「続日本紀」に登場の古代山城「茨城」の推定地 福山市加茂の住民が案内掲示板設置

案内掲示板の完成を喜ぶ瀬良さん㊥と粟木原さん㊨たち

 広島県福山市加茂町の広瀬交流館前に、「続日本紀」に登場する約1300年前の古代山城「茨城」の推定地の案内掲示板が完成した。福山市などの郷土史愛好家でつくる備陽史探訪の会による推定地の発表以降、県内外の古代山城の愛好家が相次ぎ来訪していることを受け地域住民が寄贈した。

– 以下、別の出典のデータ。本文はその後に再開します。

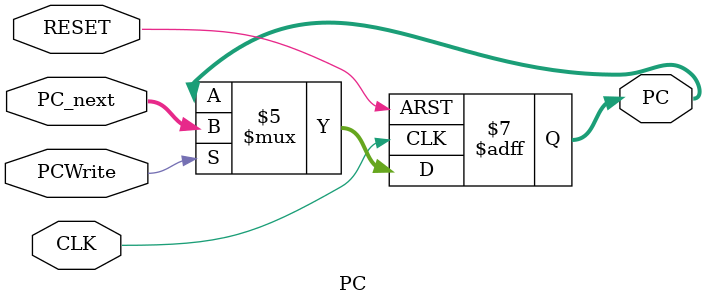
<source format=v>
module PC (
	input CLK, RESET, PCWrite,
	input [31:0] PC_next,
	output reg [31:0] PC
	);

always @(posedge RESET or posedge CLK)
begin
	if (RESET == 1'b1) begin
		PC <= 32'b0;
	end
	else
	begin 
		if (PCWrite == 1'b1)
		begin
			PC <= PC_next;
		end
		else
		begin
			PC <= PC;
		end
	end
end

endmodule

</source>
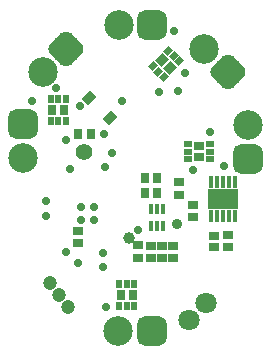
<source format=gbs>
G04*
G04 #@! TF.GenerationSoftware,Altium Limited,Altium Designer,20.0.10 (225)*
G04*
G04 Layer_Color=16711935*
%FSLAX25Y25*%
%MOIN*%
G70*
G01*
G75*
%ADD35C,0.07099*%
G04:AMPARAMS|DCode=40|XSize=98.55mil|YSize=98.55mil|CornerRadius=26.64mil|HoleSize=0mil|Usage=FLASHONLY|Rotation=90.000|XOffset=0mil|YOffset=0mil|HoleType=Round|Shape=RoundedRectangle|*
%AMROUNDEDRECTD40*
21,1,0.09855,0.04528,0,0,90.0*
21,1,0.04528,0.09855,0,0,90.0*
1,1,0.05328,0.02264,0.02264*
1,1,0.05328,0.02264,-0.02264*
1,1,0.05328,-0.02264,-0.02264*
1,1,0.05328,-0.02264,0.02264*
%
%ADD40ROUNDEDRECTD40*%
%ADD41C,0.09855*%
G04:AMPARAMS|DCode=42|XSize=98.55mil|YSize=98.55mil|CornerRadius=26.64mil|HoleSize=0mil|Usage=FLASHONLY|Rotation=45.000|XOffset=0mil|YOffset=0mil|HoleType=Round|Shape=RoundedRectangle|*
%AMROUNDEDRECTD42*
21,1,0.09855,0.04528,0,0,45.0*
21,1,0.04528,0.09855,0,0,45.0*
1,1,0.05328,0.03202,0.00000*
1,1,0.05328,0.00000,-0.03202*
1,1,0.05328,-0.03202,0.00000*
1,1,0.05328,0.00000,0.03202*
%
%ADD42ROUNDEDRECTD42*%
G04:AMPARAMS|DCode=43|XSize=98.55mil|YSize=98.55mil|CornerRadius=26.64mil|HoleSize=0mil|Usage=FLASHONLY|Rotation=0.000|XOffset=0mil|YOffset=0mil|HoleType=Round|Shape=RoundedRectangle|*
%AMROUNDEDRECTD43*
21,1,0.09855,0.04528,0,0,0.0*
21,1,0.04528,0.09855,0,0,0.0*
1,1,0.05328,0.02264,-0.02264*
1,1,0.05328,-0.02264,-0.02264*
1,1,0.05328,-0.02264,0.02264*
1,1,0.05328,0.02264,0.02264*
%
%ADD43ROUNDEDRECTD43*%
G04:AMPARAMS|DCode=44|XSize=98.55mil|YSize=98.55mil|CornerRadius=26.64mil|HoleSize=0mil|Usage=FLASHONLY|Rotation=315.000|XOffset=0mil|YOffset=0mil|HoleType=Round|Shape=RoundedRectangle|*
%AMROUNDEDRECTD44*
21,1,0.09855,0.04528,0,0,315.0*
21,1,0.04528,0.09855,0,0,315.0*
1,1,0.05328,0.00000,-0.03202*
1,1,0.05328,-0.03202,0.00000*
1,1,0.05328,0.00000,0.03202*
1,1,0.05328,0.03202,0.00000*
%
%ADD44ROUNDEDRECTD44*%
%ADD45C,0.03950*%
%ADD48R,0.03162X0.03556*%
%ADD49R,0.03556X0.03162*%
%ADD52C,0.02769*%
%ADD53C,0.08674*%
%ADD54C,0.04737*%
%ADD55C,0.05524*%
G04:AMPARAMS|DCode=80|XSize=35.56mil|YSize=30.44mil|CornerRadius=0mil|HoleSize=0mil|Usage=FLASHONLY|Rotation=45.000|XOffset=0mil|YOffset=0mil|HoleType=Round|Shape=Rectangle|*
%AMROTATEDRECTD80*
4,1,4,-0.00181,-0.02334,-0.02334,-0.00181,0.00181,0.02334,0.02334,0.00181,-0.00181,-0.02334,0.0*
%
%ADD80ROTATEDRECTD80*%

G04:AMPARAMS|DCode=81|XSize=26.5mil|YSize=21.78mil|CornerRadius=0mil|HoleSize=0mil|Usage=FLASHONLY|Rotation=225.000|XOffset=0mil|YOffset=0mil|HoleType=Round|Shape=Rectangle|*
%AMROTATEDRECTD81*
4,1,4,0.00167,0.01707,0.01707,0.00167,-0.00167,-0.01707,-0.01707,-0.00167,0.00167,0.01707,0.0*
%
%ADD81ROTATEDRECTD81*%

%ADD82R,0.02650X0.02178*%
%ADD83R,0.03556X0.03044*%
%ADD84R,0.03044X0.03556*%
%ADD85R,0.02178X0.02650*%
%ADD86R,0.02769X0.03556*%
%ADD87R,0.03556X0.02769*%
%ADD88R,0.10052X0.07021*%
%ADD89R,0.01824X0.04107*%
G04:AMPARAMS|DCode=90|XSize=31.62mil|YSize=39.5mil|CornerRadius=0mil|HoleSize=0mil|Usage=FLASHONLY|Rotation=315.000|XOffset=0mil|YOffset=0mil|HoleType=Round|Shape=Rectangle|*
%AMROTATEDRECTD90*
4,1,4,-0.02514,-0.00278,0.00278,0.02514,0.02514,0.00278,-0.00278,-0.02514,-0.02514,-0.00278,0.0*
%
%ADD90ROTATEDRECTD90*%

%ADD91R,0.01706X0.03556*%
%ADD92C,0.03556*%
D35*
X63224Y13762D02*
D03*
X57600Y8138D02*
D03*
D40*
X2071Y73255D02*
D03*
X77154Y61864D02*
D03*
D41*
X2071Y62034D02*
D03*
X8668Y90606D02*
D03*
X34061Y106465D02*
D03*
X62476Y98540D02*
D03*
X33790Y4315D02*
D03*
X77154Y73084D02*
D03*
X2071Y73255D02*
D03*
X16602Y98540D02*
D03*
X45282Y106465D02*
D03*
X70410Y90606D02*
D03*
X45010Y4315D02*
D03*
X77154Y61864D02*
D03*
D42*
X16602Y98540D02*
D03*
D43*
X45282Y106465D02*
D03*
X45010Y4315D02*
D03*
D44*
X70410Y90606D02*
D03*
D45*
X57600Y8138D02*
D03*
X63224Y13762D02*
D03*
X37366Y35289D02*
D03*
D48*
X46815Y55269D02*
D03*
X42878D02*
D03*
X46815Y50446D02*
D03*
X42878D02*
D03*
D49*
X70509Y36273D02*
D03*
Y32336D02*
D03*
X65952Y36175D02*
D03*
Y32238D02*
D03*
X20578Y33714D02*
D03*
Y37651D02*
D03*
X44729Y28863D02*
D03*
Y32800D02*
D03*
X48528D02*
D03*
Y28863D02*
D03*
X58964Y42474D02*
D03*
Y46411D02*
D03*
X52169Y28891D02*
D03*
Y32828D02*
D03*
D52*
X58928Y57966D02*
D03*
X16621Y68164D02*
D03*
X21635Y45722D02*
D03*
X25966D02*
D03*
X21635Y41391D02*
D03*
X25966D02*
D03*
X40656Y38104D02*
D03*
X29987Y12454D02*
D03*
X64482Y70820D02*
D03*
X56306Y90338D02*
D03*
X47352Y84087D02*
D03*
X52643Y104482D02*
D03*
X12999Y85272D02*
D03*
X21312Y79457D02*
D03*
X5269Y80958D02*
D03*
X9948Y42572D02*
D03*
X53747Y84305D02*
D03*
X29534Y59108D02*
D03*
X28747Y30466D02*
D03*
X31897Y63832D02*
D03*
X69298Y59305D02*
D03*
X29141Y70033D02*
D03*
X35145Y80958D02*
D03*
X20578Y27120D02*
D03*
X17773Y58320D02*
D03*
X16641Y30860D02*
D03*
X9751Y47789D02*
D03*
X28747Y25840D02*
D03*
D53*
X2071Y62034D02*
D03*
X8668Y90606D02*
D03*
X34061Y106465D02*
D03*
X62476Y98540D02*
D03*
X33790Y4315D02*
D03*
X77154Y73084D02*
D03*
D54*
X17217Y12454D02*
D03*
X14208Y16447D02*
D03*
X11199Y20441D02*
D03*
D55*
X22448Y64127D02*
D03*
D80*
X48466Y94852D02*
D03*
X51250Y92068D02*
D03*
D81*
X54270Y94253D02*
D03*
X52461Y96063D02*
D03*
X50651Y97873D02*
D03*
X45445Y92667D02*
D03*
X47255Y90857D02*
D03*
X49064Y89048D02*
D03*
D82*
X64482Y66785D02*
D03*
Y64226D02*
D03*
Y61667D02*
D03*
X57119D02*
D03*
Y64226D02*
D03*
Y66785D02*
D03*
D83*
X60800Y66194D02*
D03*
Y62257D02*
D03*
D84*
X38688Y16447D02*
D03*
X34751D02*
D03*
X15867Y78163D02*
D03*
X11930D02*
D03*
D85*
X34160Y12766D02*
D03*
X36719D02*
D03*
X39278D02*
D03*
Y20129D02*
D03*
X36719D02*
D03*
X34160D02*
D03*
X16457Y74482D02*
D03*
X13898D02*
D03*
X11339D02*
D03*
Y81844D02*
D03*
X13898D02*
D03*
X16457D02*
D03*
D86*
X24982Y70033D02*
D03*
X20651D02*
D03*
D87*
X54154Y49856D02*
D03*
Y54187D02*
D03*
X40656Y28694D02*
D03*
Y33025D02*
D03*
D88*
X68731Y48304D02*
D03*
D89*
X64794Y42654D02*
D03*
X66762D02*
D03*
X68731D02*
D03*
X70699D02*
D03*
X72668D02*
D03*
Y53954D02*
D03*
X70699D02*
D03*
X68731D02*
D03*
X66762D02*
D03*
X64794D02*
D03*
D90*
X31024Y75250D02*
D03*
X24064Y82209D02*
D03*
D91*
X48882Y39423D02*
D03*
X46913D02*
D03*
X44945D02*
D03*
X48882Y44935D02*
D03*
X46913D02*
D03*
X44945D02*
D03*
D92*
X53606Y39915D02*
D03*
M02*

</source>
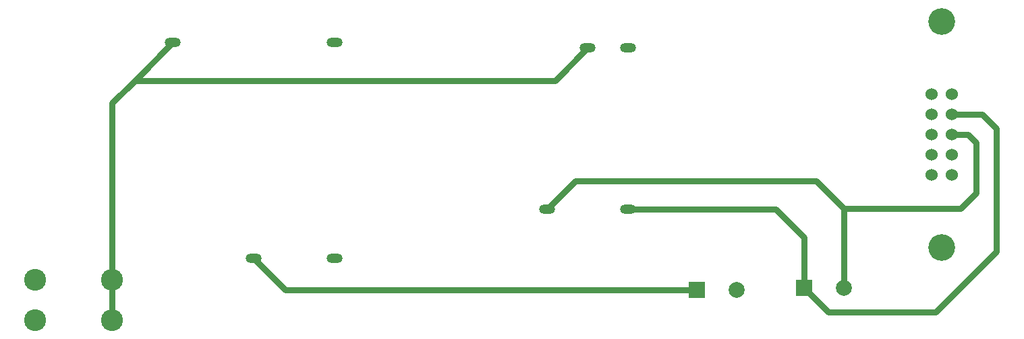
<source format=gbr>
%TF.GenerationSoftware,KiCad,Pcbnew,(5.1.9)-1*%
%TF.CreationDate,2021-03-26T17:10:42+01:00*%
%TF.ProjectId,Power Supply,506f7765-7220-4537-9570-706c792e6b69,rev?*%
%TF.SameCoordinates,Original*%
%TF.FileFunction,Copper,L2,Bot*%
%TF.FilePolarity,Positive*%
%FSLAX46Y46*%
G04 Gerber Fmt 4.6, Leading zero omitted, Abs format (unit mm)*
G04 Created by KiCad (PCBNEW (5.1.9)-1) date 2021-03-26 17:10:42*
%MOMM*%
%LPD*%
G01*
G04 APERTURE LIST*
%TA.AperFunction,ComponentPad*%
%ADD10C,2.745000*%
%TD*%
%TA.AperFunction,ComponentPad*%
%ADD11C,1.524000*%
%TD*%
%TA.AperFunction,ComponentPad*%
%ADD12C,3.352800*%
%TD*%
%TA.AperFunction,ComponentPad*%
%ADD13O,2.000000X1.200000*%
%TD*%
%TA.AperFunction,ComponentPad*%
%ADD14C,2.000000*%
%TD*%
%TA.AperFunction,ComponentPad*%
%ADD15R,2.000000X2.000000*%
%TD*%
%TA.AperFunction,Conductor*%
%ADD16C,0.750000*%
%TD*%
G04 APERTURE END LIST*
D10*
%TO.P,J2,1*%
%TO.N,Net-(J2-Pad1)*%
X109982000Y-136398000D03*
%TO.P,J2,2*%
X109982000Y-131318000D03*
%TD*%
%TO.P,J1,1*%
%TO.N,Net-(J1-Pad1)*%
X119634000Y-136398000D03*
%TO.P,J1,2*%
X119634000Y-131318000D03*
%TD*%
D11*
%TO.P,J3,1*%
%TO.N,Net-(J3-Pad1)*%
X225044000Y-107950000D03*
%TO.P,J3,2*%
%TO.N,Net-(J3-Pad2)*%
X222504000Y-107950000D03*
%TO.P,J3,3*%
%TO.N,5V*%
X225044000Y-110490000D03*
%TO.P,J3,4*%
%TO.N,Net-(J3-Pad4)*%
X222504000Y-110490000D03*
%TO.P,J3,5*%
%TO.N,5V_GND*%
X225044000Y-113030000D03*
%TO.P,J3,6*%
%TO.N,Phantom_48V*%
X222504000Y-113030000D03*
%TO.P,J3,7*%
%TO.N,Net-(J3-Pad7)*%
X225044000Y-115570000D03*
%TO.P,J3,8*%
%TO.N,Net-(J3-Pad8)*%
X222504000Y-115570000D03*
%TO.P,J3,9*%
%TO.N,Net-(J3-Pad9)*%
X225044000Y-118110000D03*
%TO.P,J3,10*%
%TO.N,Phantom_48V_GND*%
X222504000Y-118110000D03*
D12*
%TO.P,J3,11*%
%TO.N,Net-(J3-Pad11)*%
X223774000Y-98818700D03*
%TO.P,J3,12*%
%TO.N,Net-(J3-Pad12)*%
X223774000Y-127241300D03*
%TD*%
D13*
%TO.P,U2,3*%
%TO.N,Phantom_48V*%
X137414000Y-128652000D03*
%TO.P,U2,4*%
%TO.N,Phantom_48V_GND*%
X147574000Y-128652000D03*
%TO.P,U2,1*%
%TO.N,Net-(J1-Pad1)*%
X127254000Y-101472000D03*
%TO.P,U2,2*%
%TO.N,Net-(J2-Pad1)*%
X147574000Y-101472000D03*
%TD*%
%TO.P,U1,4*%
%TO.N,5V_GND*%
X174244000Y-122428000D03*
%TO.P,U1,3*%
%TO.N,5V*%
X184404000Y-122428000D03*
%TO.P,U1,1*%
%TO.N,Net-(J1-Pad1)*%
X179324000Y-102108000D03*
%TO.P,U1,2*%
%TO.N,Net-(J2-Pad1)*%
X184404000Y-102108000D03*
%TD*%
D14*
%TO.P,C4,2*%
%TO.N,5V_GND*%
X211502000Y-132334000D03*
D15*
%TO.P,C4,1*%
%TO.N,5V*%
X206502000Y-132334000D03*
%TD*%
D14*
%TO.P,C3,2*%
%TO.N,Phantom_48V_GND*%
X198040000Y-132588000D03*
D15*
%TO.P,C3,1*%
%TO.N,Phantom_48V*%
X193040000Y-132588000D03*
%TD*%
D16*
%TO.N,Phantom_48V*%
X141350000Y-132588000D02*
X137414000Y-128652000D01*
X193040000Y-132588000D02*
X141350000Y-132588000D01*
%TO.N,5V_GND*%
X177800000Y-118872000D02*
X174244000Y-122428000D01*
X208026000Y-118872000D02*
X177800000Y-118872000D01*
X211502000Y-122348000D02*
X208026000Y-118872000D01*
X211502000Y-132334000D02*
X211502000Y-122348000D01*
X226140000Y-122348000D02*
X211502000Y-122348000D01*
X228092000Y-120396000D02*
X226140000Y-122348000D01*
X228092000Y-114046000D02*
X228092000Y-120396000D01*
X227076000Y-113030000D02*
X228092000Y-114046000D01*
X225044000Y-113030000D02*
X227076000Y-113030000D01*
%TO.N,5V*%
X202946000Y-122428000D02*
X184404000Y-122428000D01*
X206502000Y-125984000D02*
X202946000Y-122428000D01*
X206502000Y-132334000D02*
X206502000Y-125984000D01*
X209550000Y-135382000D02*
X206502000Y-132334000D01*
X223012000Y-135382000D02*
X209550000Y-135382000D01*
X230632000Y-127762000D02*
X223012000Y-135382000D01*
X230632000Y-112268000D02*
X230632000Y-127762000D01*
X228854000Y-110490000D02*
X230632000Y-112268000D01*
X225044000Y-110490000D02*
X228854000Y-110490000D01*
%TO.N,Net-(J1-Pad1)*%
X119634000Y-136398000D02*
X119634000Y-131318000D01*
X119634000Y-131318000D02*
X119634000Y-109092000D01*
X175197000Y-106235000D02*
X122491000Y-106235000D01*
X179324000Y-102108000D02*
X175197000Y-106235000D01*
X122491000Y-106235000D02*
X127254000Y-101472000D01*
X119634000Y-109092000D02*
X122491000Y-106235000D01*
%TD*%
M02*

</source>
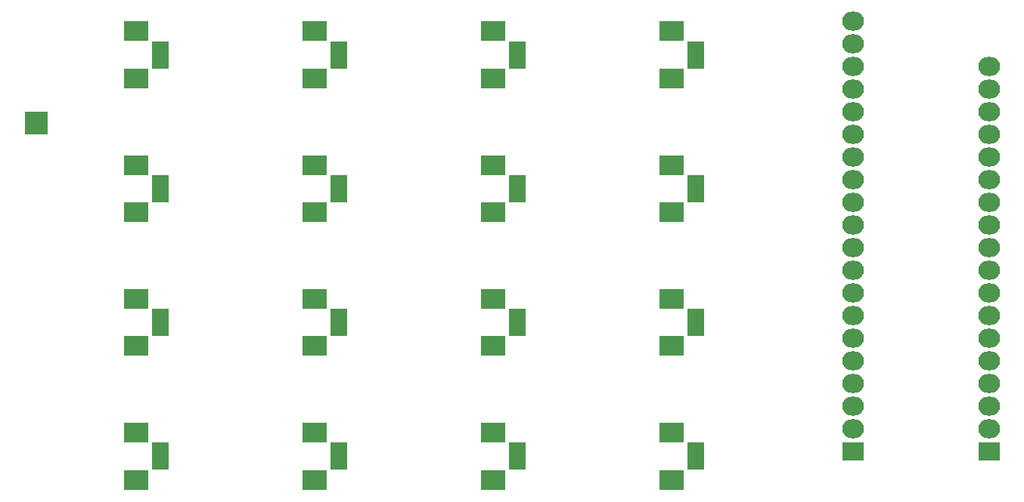
<source format=gbr>
G04 #@! TF.FileFunction,Soldermask,Top*
%FSLAX46Y46*%
G04 Gerber Fmt 4.6, Leading zero omitted, Abs format (unit mm)*
G04 Created by KiCad (PCBNEW 4.0.2-4+6225~38~ubuntu14.04.1-stable) date Sat Feb 20 17:03:59 2016*
%MOMM*%
G01*
G04 APERTURE LIST*
%ADD10C,0.100000*%
%ADD11R,2.800000X2.300000*%
%ADD12R,1.950000X1.000000*%
%ADD13R,2.432000X2.127200*%
%ADD14O,2.432000X2.127200*%
%ADD15R,2.635200X2.635200*%
G04 APERTURE END LIST*
D10*
D11*
X97515000Y-34170000D03*
D12*
X100240000Y-37820000D03*
X100240000Y-36820000D03*
X100240000Y-35820000D03*
D11*
X97515000Y-39470000D03*
X97515000Y-49170000D03*
D12*
X100240000Y-52820000D03*
X100240000Y-51820000D03*
X100240000Y-50820000D03*
D11*
X97515000Y-54470000D03*
X97515000Y-64170000D03*
D12*
X100240000Y-67820000D03*
X100240000Y-66820000D03*
X100240000Y-65820000D03*
D11*
X97515000Y-69470000D03*
X97515000Y-79170000D03*
D12*
X100240000Y-82820000D03*
X100240000Y-81820000D03*
X100240000Y-80820000D03*
D11*
X97515000Y-84470000D03*
X117515000Y-34170000D03*
D12*
X120240000Y-37820000D03*
X120240000Y-36820000D03*
X120240000Y-35820000D03*
D11*
X117515000Y-39470000D03*
X117515000Y-49170000D03*
D12*
X120240000Y-52820000D03*
X120240000Y-51820000D03*
X120240000Y-50820000D03*
D11*
X117515000Y-54470000D03*
X117515000Y-64170000D03*
D12*
X120240000Y-67820000D03*
X120240000Y-66820000D03*
X120240000Y-65820000D03*
D11*
X117515000Y-69470000D03*
X117515000Y-79170000D03*
D12*
X120240000Y-82820000D03*
X120240000Y-81820000D03*
X120240000Y-80820000D03*
D11*
X117515000Y-84470000D03*
X137515000Y-34170000D03*
D12*
X140240000Y-37820000D03*
X140240000Y-36820000D03*
X140240000Y-35820000D03*
D11*
X137515000Y-39470000D03*
X137515000Y-49170000D03*
D12*
X140240000Y-52820000D03*
X140240000Y-51820000D03*
X140240000Y-50820000D03*
D11*
X137515000Y-54470000D03*
X137515000Y-64170000D03*
D12*
X140240000Y-67820000D03*
X140240000Y-66820000D03*
X140240000Y-65820000D03*
D11*
X137515000Y-69470000D03*
X137515000Y-79170000D03*
D12*
X140240000Y-82820000D03*
X140240000Y-81820000D03*
X140240000Y-80820000D03*
D11*
X137515000Y-84470000D03*
X157515000Y-34170000D03*
D12*
X160240000Y-37820000D03*
X160240000Y-36820000D03*
X160240000Y-35820000D03*
D11*
X157515000Y-39470000D03*
X157515000Y-49170000D03*
D12*
X160240000Y-52820000D03*
X160240000Y-51820000D03*
X160240000Y-50820000D03*
D11*
X157515000Y-54470000D03*
X157515000Y-64170000D03*
D12*
X160240000Y-67820000D03*
X160240000Y-66820000D03*
X160240000Y-65820000D03*
D11*
X157515000Y-69470000D03*
X157515000Y-79170000D03*
D12*
X160240000Y-82820000D03*
X160240000Y-81820000D03*
X160240000Y-80820000D03*
D11*
X157515000Y-84470000D03*
D13*
X177800000Y-81280000D03*
D14*
X177800000Y-78740000D03*
X177800000Y-76200000D03*
X177800000Y-73660000D03*
X177800000Y-71120000D03*
X177800000Y-68580000D03*
X177800000Y-66040000D03*
X177800000Y-63500000D03*
X177800000Y-60960000D03*
X177800000Y-58420000D03*
X177800000Y-55880000D03*
X177800000Y-53340000D03*
X177800000Y-50800000D03*
X177800000Y-48260000D03*
X177800000Y-45720000D03*
X177800000Y-43180000D03*
X177800000Y-40640000D03*
X177800000Y-38100000D03*
X177800000Y-35560000D03*
X177800000Y-33020000D03*
D13*
X193040000Y-81280000D03*
D14*
X193040000Y-78740000D03*
X193040000Y-76200000D03*
X193040000Y-73660000D03*
X193040000Y-71120000D03*
X193040000Y-68580000D03*
X193040000Y-66040000D03*
X193040000Y-63500000D03*
X193040000Y-60960000D03*
X193040000Y-58420000D03*
X193040000Y-55880000D03*
X193040000Y-53340000D03*
X193040000Y-50800000D03*
X193040000Y-48260000D03*
X193040000Y-45720000D03*
X193040000Y-43180000D03*
X193040000Y-40640000D03*
X193040000Y-38100000D03*
D15*
X86360000Y-44450000D03*
M02*

</source>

 掲示板は縦90センチ、横3メートル。同町芋原地区にある1周約3キロの遺構推定地の地図と、住民たちに「芋原の大スキ跡」と呼ばれてきた土塁が、同会と古代山城研究会(東京)の昨春の合同調査で「茨城」の可能性が高いと確認したとの説明文を載せる。町内の先納博之さん(93)が寄付した犂(すき)も飾った。

 3月末にあった除幕式で、広瀬学区まちづくり推進委員会の瀬良繁實(しげみ)会長代行(82)が「来訪者の利便性向上のため案内表示が必要だった。多くの方の協力で完成した」と感謝した。

 案内板を寄贈した加茂町広瀬地区活性化推進委員会の粟木原明人名誉会長(82)は「今後、新たな発見があれば掲示を追加する。茨城を含む地域の史跡ツアーなどで、訪れる人を増やしたい」と話した。